Amy Bradley continua desaparecida e seu caso permanece aberto, com familiares e autoridades continuando a busca/Imagem: Netflix

Essa crença é sustentada, em parte, pela ausência de encerramento. Falando ao NewsNation no mês passado, Brad refletiu sobre a passagem do tempo sem resolução, dizendo: “A esperança não desaparece. Por mais irreal que possa ser para algumas pessoas, é possível que ela ainda esteja viva e ainda por aí”, acrescentando: “Estamos a um mês dos 28 anos do desaparecimento de Amy e continuamos a ter esperança contra a esperança.” Seus pais, Iva Bradley e Ron Bradley, expressaram a mesma crença, muitas vezes em termos mais pessoais. Na série documental da Netflix Amy Bradley está desaparecida, Iva descreveu como essa esperança molda a sua vida quotidiana: “Nunca desistiremos dela. De manhã, quando acordamos, dizemos: ‘Talvez hoje’. E então, quando nos preparamos para ir para a cama à noite, damos um beijinho especial para Amy e dizemos: ‘Talvez amanhã’”. Ron, na mesma série, falou sobre manter a ideia de seu retorno de uma forma mais silenciosa e prática, explicando que manteve o carro dela pronto: “Vai estar impecável quando ela chegar aqui, e então ela poderá dirigi-lo novamente.” Para Brad, a própria incerteza tornou-se parte da forma como a família enfrenta o caso. Em uma entrevista separada com WWBT’s 12 do seu lado em julho de 2025, ele disse: “A falta de encerramento ou o desconhecimento nos permite continuar a ter esperança, então, na verdade, prefiro que seja assim”.
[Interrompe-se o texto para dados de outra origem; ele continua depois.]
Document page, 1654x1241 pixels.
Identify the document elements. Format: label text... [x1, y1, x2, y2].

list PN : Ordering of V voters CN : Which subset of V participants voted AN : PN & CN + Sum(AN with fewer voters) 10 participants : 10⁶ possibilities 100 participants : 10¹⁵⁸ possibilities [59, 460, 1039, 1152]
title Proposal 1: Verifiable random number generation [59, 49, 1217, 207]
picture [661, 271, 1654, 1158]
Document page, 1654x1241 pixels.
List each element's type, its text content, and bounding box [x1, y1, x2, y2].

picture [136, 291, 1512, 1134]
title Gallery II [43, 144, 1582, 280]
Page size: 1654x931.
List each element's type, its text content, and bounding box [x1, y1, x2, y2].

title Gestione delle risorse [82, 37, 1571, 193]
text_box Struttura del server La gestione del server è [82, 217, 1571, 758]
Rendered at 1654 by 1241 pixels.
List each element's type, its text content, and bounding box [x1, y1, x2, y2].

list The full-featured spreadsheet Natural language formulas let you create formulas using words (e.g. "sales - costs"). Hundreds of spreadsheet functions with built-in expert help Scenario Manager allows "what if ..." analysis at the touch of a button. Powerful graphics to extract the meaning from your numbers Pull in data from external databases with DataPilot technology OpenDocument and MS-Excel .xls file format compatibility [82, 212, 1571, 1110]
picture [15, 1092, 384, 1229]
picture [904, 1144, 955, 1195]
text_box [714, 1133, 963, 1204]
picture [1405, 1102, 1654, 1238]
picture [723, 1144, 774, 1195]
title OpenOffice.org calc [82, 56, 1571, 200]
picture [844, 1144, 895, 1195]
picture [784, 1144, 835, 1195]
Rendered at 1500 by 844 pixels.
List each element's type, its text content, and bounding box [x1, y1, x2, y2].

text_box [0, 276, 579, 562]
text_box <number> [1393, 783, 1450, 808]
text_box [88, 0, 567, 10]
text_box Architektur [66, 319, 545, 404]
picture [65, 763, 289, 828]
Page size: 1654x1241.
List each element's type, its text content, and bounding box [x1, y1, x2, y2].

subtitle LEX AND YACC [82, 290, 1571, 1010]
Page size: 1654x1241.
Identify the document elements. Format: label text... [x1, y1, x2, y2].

Teorias que ainda dividem o caso

Investigadores e observadores propuseram múltiplas explicações ao longo dos anos. Alguns sugerem que Amy pode ter caído ou pulado acidentalmente no mar, embora nenhum corpo tenha sido recuperado, apesar das extensas buscas nas águas entre Aruba e Curaçao.Outros acreditam que ela foi sequestrada, possivelmente drogada, retirada do navio e traficada para redes sexuais caribenhas. Esta continua a ser a teoria que a sua família apoia fortemente, reforçada pelos vários avistamentos relatados. Uma terceira possibilidade é que ela tenha saído voluntariamente e começado uma nova vida, uma teoria ocasionalmente citada em conexão com atividades e avistamentos on-line inexplicáveis. Nenhuma dessas explicações foi comprovada. Hoje, Amy Bradley completaria 52 anos. O seu desaparecimento continua a ser um dos casos não resolvidos mais duradouros ligados a um navio de cruzeiro, um caso aberto que continua a oscilar entre provas e crenças, entre encontros relatados e perguntas sem resposta. A investigação do FBI sobre o caso continua em andamento. O apelo renovado do FBI não alterou a realidade central do caso: ainda não há um relato definitivo do que aconteceu na madrugada de 24 de março de 1998. O que resta, passados ​​28 anos, é uma família que ainda espera e um caso que nunca chegou a uma conclusão.